Hey all! I am new here and this site has been recommended by a friend of mine. I have been given a Math problem to solve but since I haven't had any Math practice for some years now and since this stuff is way out of my reach, I thought I would turn to you guys! If someone can help I would really appreciate it!
So, here is the problem:
To find the real root of the equation of 5th degree as below
x^5 -13.R^2.x^4 +63.R^4.x^3 -140.R^6.x^2 +140.R^8.x -49.R^10 =0 (1)
The real roots are three:
X1 = R^2. [3- sq.rt.2] = 1.5857865
X2 = R^2. [3+ sq.rt.2] = 4.4142135
X3 = R^2. [a + b.sqrt.2 +c.sqrt.3 + d.sqrt.6] = 0.753020375967
X4 = 2.445
X5 = 3.802
Setting X1, X2 in equation (1) then we have equation (1a) as:
E^3 - 7.E^2 + 14.E -7 = 0
with roots as above (X3, X4, X5)
By setting E=Ψ + 7/3 in equation (1a) then we have equation (1b) as:
ψ^3 - [7/3].ψ + [7/27] = 0
with the three roots:
ψ1 = -1.5857
ψ2 = 0.11151
ψ3 = 1.46849
So, I know this equation is solved (the roots are given there) but what I'm looking for is the trigonometric method. Specifically, I am trying to confirm the answer given for root X3 = 0.753......

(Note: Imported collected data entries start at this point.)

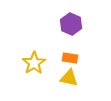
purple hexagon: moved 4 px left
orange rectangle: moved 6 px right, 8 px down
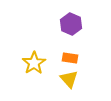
yellow triangle: moved 1 px down; rotated 36 degrees clockwise
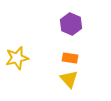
yellow star: moved 17 px left, 5 px up; rotated 20 degrees clockwise
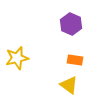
orange rectangle: moved 5 px right, 2 px down
yellow triangle: moved 6 px down; rotated 12 degrees counterclockwise
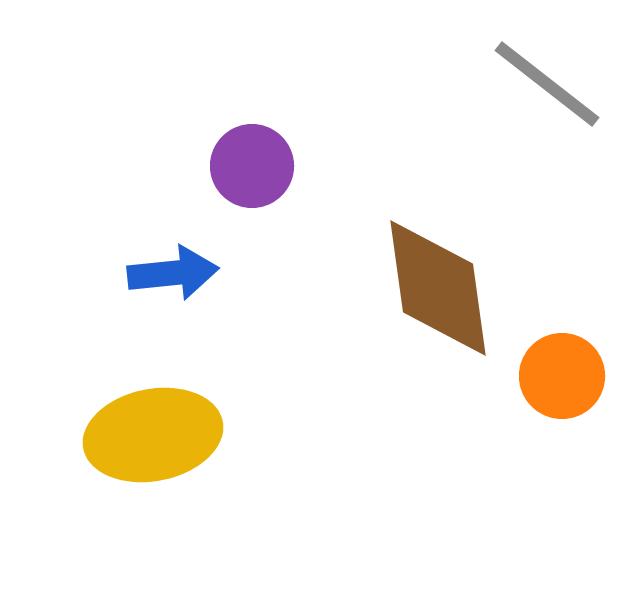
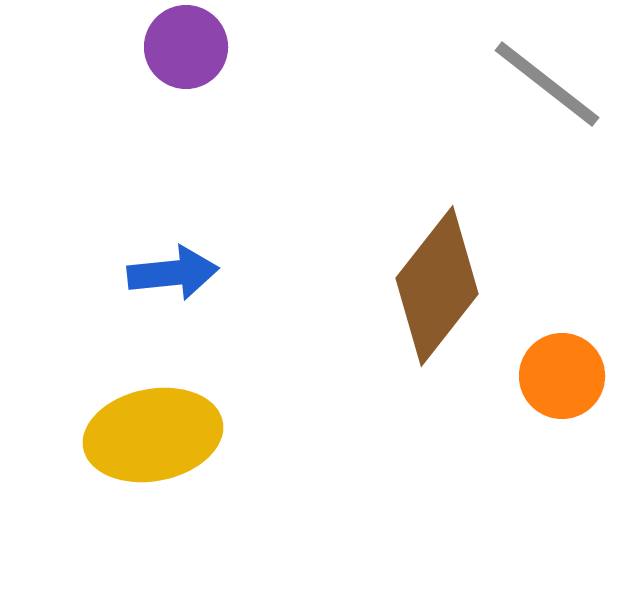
purple circle: moved 66 px left, 119 px up
brown diamond: moved 1 px left, 2 px up; rotated 46 degrees clockwise
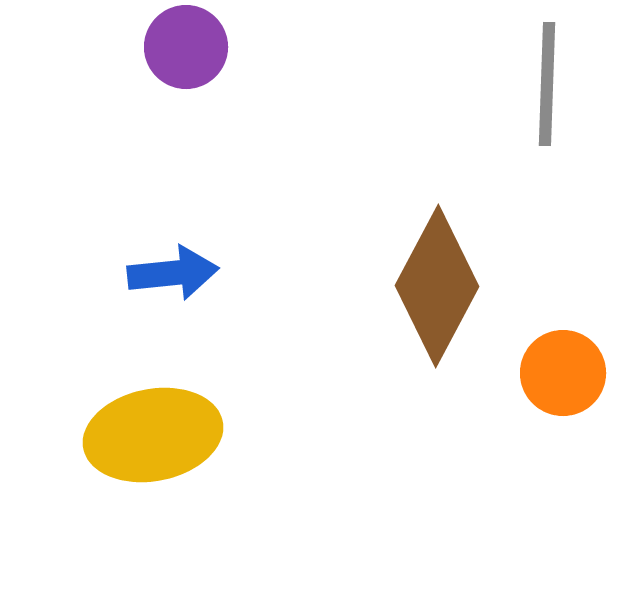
gray line: rotated 54 degrees clockwise
brown diamond: rotated 10 degrees counterclockwise
orange circle: moved 1 px right, 3 px up
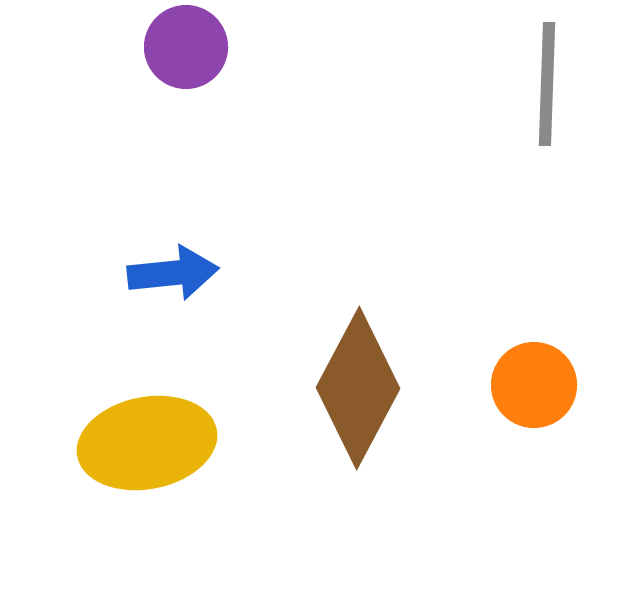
brown diamond: moved 79 px left, 102 px down
orange circle: moved 29 px left, 12 px down
yellow ellipse: moved 6 px left, 8 px down
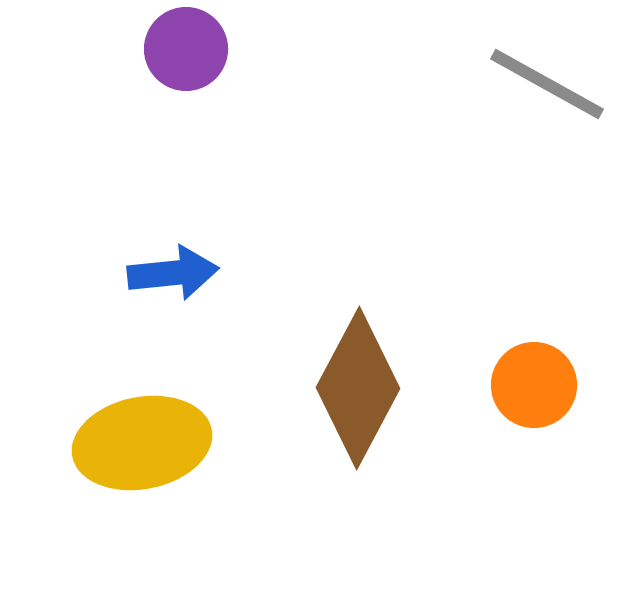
purple circle: moved 2 px down
gray line: rotated 63 degrees counterclockwise
yellow ellipse: moved 5 px left
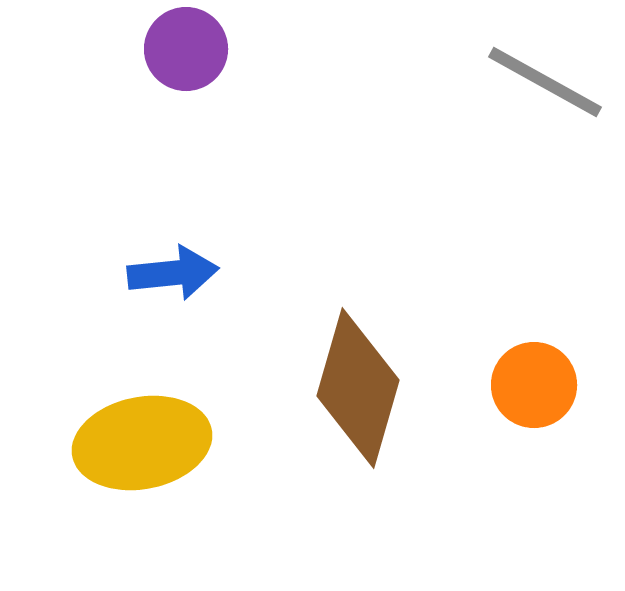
gray line: moved 2 px left, 2 px up
brown diamond: rotated 12 degrees counterclockwise
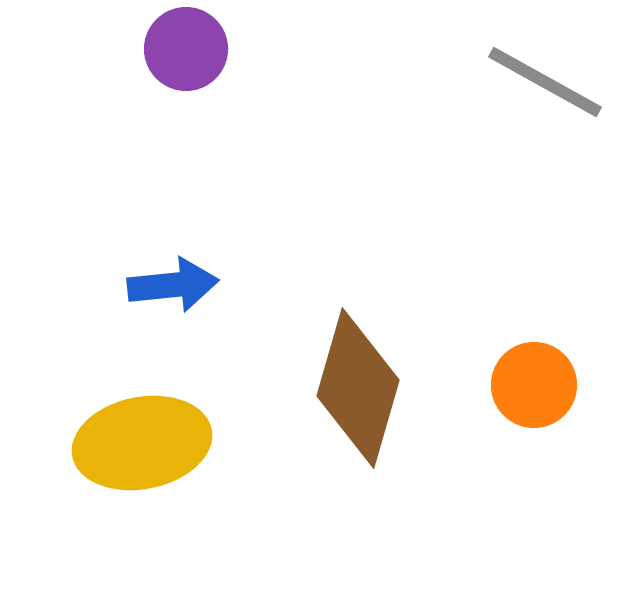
blue arrow: moved 12 px down
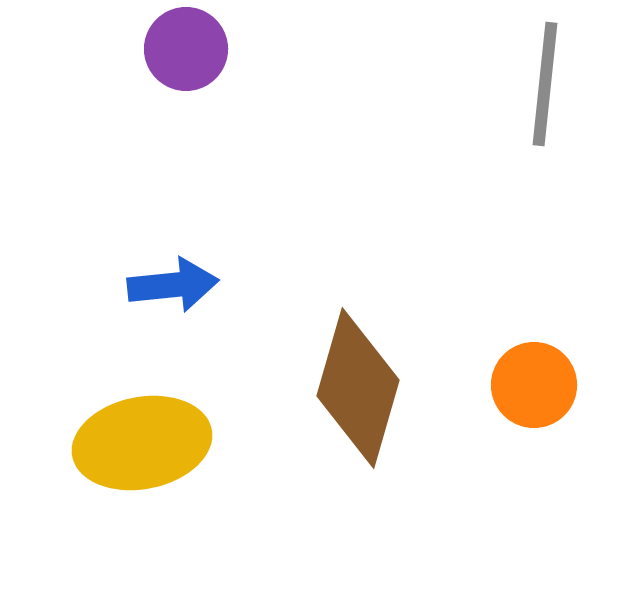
gray line: moved 2 px down; rotated 67 degrees clockwise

Could someone help me reach the answer for X3 using the equation (1b) ? I would be very grateful to anyone who can show me the method to do so. Also, the person who has the problem said is trying to solve it trigonometrically (and not algebraically - if that makes any sense to you guys!) and that the answer he is looking for is not in the form 0.753...... but rather contains roots and fractions and is rather long (compared to a few decimals!).
Many thanks in advance! I hope someone understands what I'm talking about and can help me! Thanks!